Democrat Conor Lamb declared victory as he clung to a slim lead over Republican Rick Saccone in the race for an open House seat in heavily conservative southwestern Pennsylvania early Wednesday morning, as the election’s results sent a chill down the spines of Republicans bracing for the 2018 midterms.

Lamb led Saccone by just 579 votes out of more than 220,000 cast with all precincts reporting shortly before midnight EST. The Associated Press has yet to call the race, as absentee ballots in some portions of the district have yet to be counted, and Saccone suggested he might be ready for a recount challenge.

After a series of close calls in GOP-leaning districts last year, Democrats may have flipped their first House district of the Trump era.

The essentially tied race comes in a district that President Donald Trump carried by 20 percentage points in 2016 and President Barack Obama lost by double-digit margins in both of his elections.

“It took a little longer than we thought, but we did it,” Lamb told his supporters around 1 a.m. EST.
◆ ◆ ◆
#### Questions
• a. According to the report on the Pennsylvania House race, by how many votes did Lamb lead Saccone once all precincts had reported?
• b. Continue the news report on the Pennsylvania House race, picking up right after its final sentence.

#### Dataset records
◆ ◆ ◆
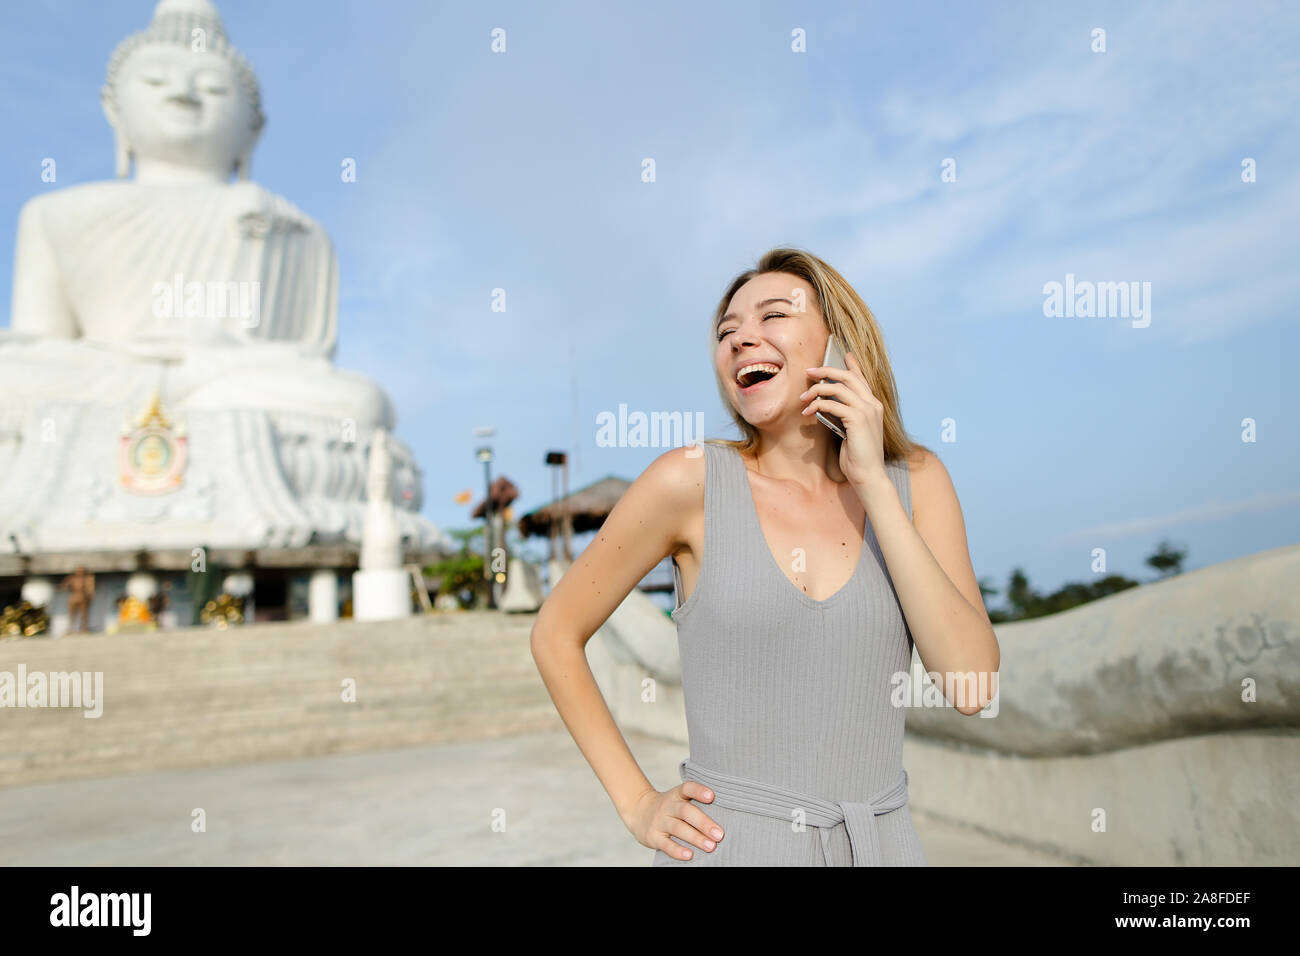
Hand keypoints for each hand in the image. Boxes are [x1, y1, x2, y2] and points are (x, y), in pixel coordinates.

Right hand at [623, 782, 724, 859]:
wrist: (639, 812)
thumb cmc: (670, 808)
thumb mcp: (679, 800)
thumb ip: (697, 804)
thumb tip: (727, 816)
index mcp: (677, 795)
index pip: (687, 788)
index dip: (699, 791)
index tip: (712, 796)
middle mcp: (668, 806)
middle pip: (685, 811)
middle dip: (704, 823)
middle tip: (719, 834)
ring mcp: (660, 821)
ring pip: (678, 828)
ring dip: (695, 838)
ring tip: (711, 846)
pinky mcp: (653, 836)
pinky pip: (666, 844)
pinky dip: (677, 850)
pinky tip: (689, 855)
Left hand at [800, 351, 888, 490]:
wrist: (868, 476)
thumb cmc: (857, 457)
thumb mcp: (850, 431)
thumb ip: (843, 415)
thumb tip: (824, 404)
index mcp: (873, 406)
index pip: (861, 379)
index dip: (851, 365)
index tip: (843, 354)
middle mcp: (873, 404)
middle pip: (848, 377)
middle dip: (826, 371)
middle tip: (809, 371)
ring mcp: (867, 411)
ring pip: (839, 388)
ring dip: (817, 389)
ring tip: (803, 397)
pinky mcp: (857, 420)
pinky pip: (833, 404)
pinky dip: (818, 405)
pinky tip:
◆ ◆ ◆
#### Answers for the exercise
• a. 579 votes, out of more than 220,000 cast.

• b.
That victory lap may be premature, but the huge shift in the district toward Democrats is the much bigger news than who wins the seat, especially after a series of huge gains in other special elections over the last year-plus.

While GOP strategists sought to spin the close race away, some admitted that Tuesday night’s results were alarming no matter which candidate prevailed.

“Regardless of who ultimately wins, this is not a good result for the GOP,” former Republican National Committee Communications Director Doug Heye tweeted. “Look for more retirements to come.”

Republicans have long argued that Saccone was a flop of a candidate, and they’re right, but that only partly explains of the election’s photo finish. Saccone struggled mightily with fundraising, had a highly antagonistic relationship with unions – a real problem in the labor-heavy district – and proved to be far less charismatic than Lamb, a fresh-faced former Marine. But Saccone was no Roy Moore, and in a normal political environment even a lackluster candidate should have been able to win with little problem.

Tuesday night’s result is the latest sign of a building Democratic wave, and suggests it may not be limited solely to suburban areas. While Pennsylvania’s 18th district contains a good chunk of better-educated Pittsburgh suburbs, much of it covers blue-collar and more exurban territory, it’s overwhelmingly white, and though it’s ancestrally Democratic, Republicans have won there for decades. The rural and poorer portions of the district did not shift as dramatically toward Lamb as the more educated areas, but he showed marked improvement compared to Hillary Clinton’s performance in the district in 2016.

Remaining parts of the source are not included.